Segundo Willis, “o que parece constituir a histeria formal são os movimentos no baixo-ventre e como a ascensão de uma bola, gritos, tentativas de vômitos, a distensão dos hipocôndrios, eructações e borborigmos, a respiração desigual e dificultada, o calor na garganta, a vertigem, a convulsão e a rotação dos olhos, risos e choros desmedidos, palavras absurdas, por vezes a afonia e a imobilidade, a pulsação nula ou fraca, movimentos convulsivos na face e nos membros e por vezes em todo o corpo, ainda que as convulsões generalizadas sejam raras e não sobrevenham senão nos casos graves... As mulheres de todas as idades e de todas as condições são sujeitas a essa doença, ricas ou pobres, virgens, esposas ou viúvas... Eu a vi, mesmo algumas vezes entre homens.” (QUINET, 2005, p.95).

Thomas Sydenham (1624 – 1689) opunha-se a teoria uterina e propunha a teoria da “sede cerebral”, e tinha a histeria como “uma doença enganadora”, em sai variegada sintomatologia ela imitaria várias outras doenças, sendo um Proteu capaz de assumir mil formas, sendo difícil, senão impossível definir um quadro estável de sintomas capaz de definir a histeria. No século XVIII, Phillipe Pinel (1745 – 1826), alienista pioneiro, um dos antecessores de Charcot na Salpêtrière, foi o primeiro a libertar os loucos dos grilhões e não era adepto da teoria da “sede cerebral” de Sydenham, ao contrário, reafirmava a etiologia uterina, e chegava mesmo a recomendar o matrimônio como tratamento. Ele distingue a ninfomania ou “furor uterino”, da histeria, mas classifica a histeria como neurose.
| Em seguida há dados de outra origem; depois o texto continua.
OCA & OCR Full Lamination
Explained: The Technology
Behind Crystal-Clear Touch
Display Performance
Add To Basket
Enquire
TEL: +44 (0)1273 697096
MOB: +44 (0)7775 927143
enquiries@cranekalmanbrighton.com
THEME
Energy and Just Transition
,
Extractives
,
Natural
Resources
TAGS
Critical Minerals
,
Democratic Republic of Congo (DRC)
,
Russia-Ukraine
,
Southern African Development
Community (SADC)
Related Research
O Tratado Médico-Filosófico sobre a Alienação Mental, de Pinel, publicado em 1801 e republicado em 1809, é a obra que inaugura a psiquiatria como especialidade médica. A concepção teórica de Pinel, exposta em seu já referido livro, considerava a loucura como comprometimento ou lesão do intelecto e da vontade, manifestando-se no comportamento dos pacientes sob as mais variadas formas. Mesmo variedades muito diferentes de sintoma podiam ter em comum um mesmo tipo de lesão da vontade ou do juízo. Estas propriedades comuns poderiam servir como base para a classificação e o diagnóstico. Todavia, para tal coisa ser possível, encontrar essa base comum de variados sintomas se fazia necessária à observação diligente de numerosos pacientes. O critério básico de definição para ele era, portanto, a lesão do intelecto e/ou da vontade. (PESSOTTI, 2001).
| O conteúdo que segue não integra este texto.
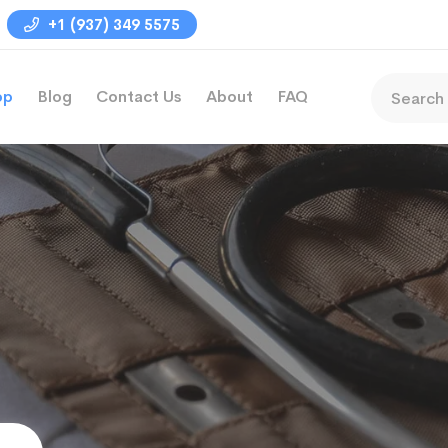
+1 (937) 349 5575
op
Blog
Contact Us
About
FAQ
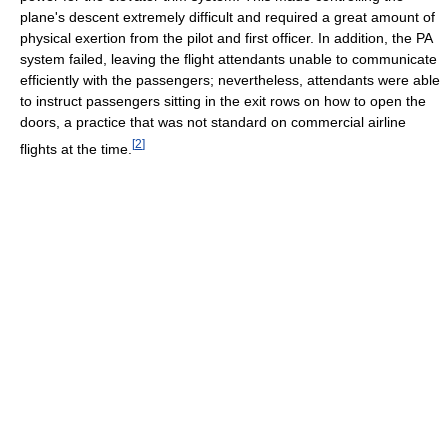
plane's descent extremely difficult and required a great amount of
physical exertion from the pilot and first officer. In addition, the PA
system failed, leaving the flight attendants unable to communicate
efficiently with the passengers; nevertheless, attendants were able
to instruct passengers sitting in the exit rows on how to open the
doors, a practice that was not standard on commercial airline
[
2
]
flights at the time.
Em seu tratado, Pinel salienta que uma das “características físicas” dos alienados é o excesso de excitação sexual, a isso se somavam características físicas como à masturbação e o homossexualismo. Essas perturbações sexuais eram compreendidas como complicadores do processo de tratamento do alienado.  Tratamento este que consistia de certos aspectos simples: um diretor espiritual e um regime físico e moral bastariam para eliminar a alienação mental. (PESSOTTI, 2001).
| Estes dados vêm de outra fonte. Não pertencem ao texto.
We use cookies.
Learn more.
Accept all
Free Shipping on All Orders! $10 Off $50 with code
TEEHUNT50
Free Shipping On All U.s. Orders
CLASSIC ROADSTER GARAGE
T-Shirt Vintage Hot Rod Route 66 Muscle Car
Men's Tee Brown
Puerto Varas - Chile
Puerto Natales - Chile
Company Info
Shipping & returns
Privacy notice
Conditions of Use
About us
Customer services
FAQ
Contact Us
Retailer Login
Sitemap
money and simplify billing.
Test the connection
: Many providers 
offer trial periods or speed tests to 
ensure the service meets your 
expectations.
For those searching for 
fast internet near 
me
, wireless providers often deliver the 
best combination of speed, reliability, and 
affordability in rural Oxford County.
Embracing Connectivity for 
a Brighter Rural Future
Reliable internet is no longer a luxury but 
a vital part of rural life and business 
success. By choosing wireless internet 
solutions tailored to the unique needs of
Ex expositis, percebe-se que a etiologia sexual da histeria e das neuroses em geral proposta por Freud não era, em absoluto, uma grande novidade. Apesar disso, essa tese defendida por ele lhe granjeou muita oposição e não raro seus críticos o acusaram de uma “monomania sexual”. Outros autores, como por exemplo, Adler discordaram de Freud nesse ponto. Adler acreditava que a vontade de poder estava na raiz de todos os fenômenos neuróticos. Jung por sua vez, não considerava a teoria Freudiana ou a Adleriana como equivocadas, elas seriam casos particulares subsumidos por sua teorização de uma energia psíquica geral não substancialista. Não obstante, Freud inova ao propor um modelo psicológico para os mecanismos atuantes nos fenômenos histéricos, bem como na sua teoria de que muitos desses mecanismos desvendados de maneira indireta são inconscientes.